Can the Bulls maintain their momentum?
It was trading at $13.05 after an upward break from a rising wedge chart pattern (blue line). An earlier and similar bullish wedge pattern (blue, dotted) had led to a bullish break that took AVAX to a periodic ATH of $20.61 in November. If history repeats itself, AVAX could reach this new peak in the next few weeks or months.

October September and mid-October, the price movement of AVAX formed a wedge (blue, dotted), which Decayed. After that, a bullish break typical of the falling wedge pattern put AVAX into an uptrend from mid-October.

The uptrend after mid-October drew a rising channel (white). In most cases, a rising channel is followed by a downtrend. In AVAX’s case, the downtrend coincided with the crypto collapse in early November. The price of the altcoin fell from $20 to $ 11.5, losing about 50% of its gains in the process.

The price action of AVAX after the collapse formed another bullish wedge chart pattern (blue line). If it follows its previous trend, the bullish move could set AVAX up for another price rally in the coming days or weeks.

The height of the previous bullish wedge matched the height of the ascending channel (white), leading to a periodic ATH at the level of $ 20.6 (100% Fib level) in November. The current bullish wedge can also trigger an uptrend. Due to its height, the new target may be $ 15.64.

The relative strength index (RSI) seemed to be pulling back from the oversold zone, which may be a sign of selling pressure. A possible moving averages convergence divergence (MACD) crossover also revealed that buyers are nearing control.

However, the equilibrium volume (OBV) showed signs of a slight uptrend after hitting a series of low levels since the end of September. This situation was underlined by the low volume of transactions, which could weaken the buying pressure.

The closing of the intraday candlestick below the write-time support at $11.46 may invalidate the above bullish trend. In this case, AVAX may extend its decline to its new supports at $9.3 or $8.5.
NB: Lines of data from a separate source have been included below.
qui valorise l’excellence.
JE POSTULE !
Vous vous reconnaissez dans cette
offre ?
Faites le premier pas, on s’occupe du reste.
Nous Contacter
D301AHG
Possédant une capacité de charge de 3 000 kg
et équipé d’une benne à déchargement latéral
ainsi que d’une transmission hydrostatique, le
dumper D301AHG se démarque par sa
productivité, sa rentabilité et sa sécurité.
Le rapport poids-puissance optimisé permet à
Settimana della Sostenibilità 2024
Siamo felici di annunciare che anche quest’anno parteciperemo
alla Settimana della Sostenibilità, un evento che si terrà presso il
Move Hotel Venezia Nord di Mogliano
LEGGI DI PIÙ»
Price-volume decoupling and decline in development activities
According to Santiment, AVAX’s development activities have steadily increased since mid-October. The price has also appreciated significantly, as shown in the ascending channel (white) in the chart above.

November October, the development activity decreased, however, it rose only in mid-November, and then fell. The price followed the trend with all consistency. Moreover, price slopes corresponded to positively weighted sentiment and vice versa.

At the time of writing, the price-volume decomposition revealed falling transaction volumes along with rising prices. This could possibly be a sign of an imminent price correction. Therefore, it may be useful for long-term investors to follow the development activities and sentiment of AVAX.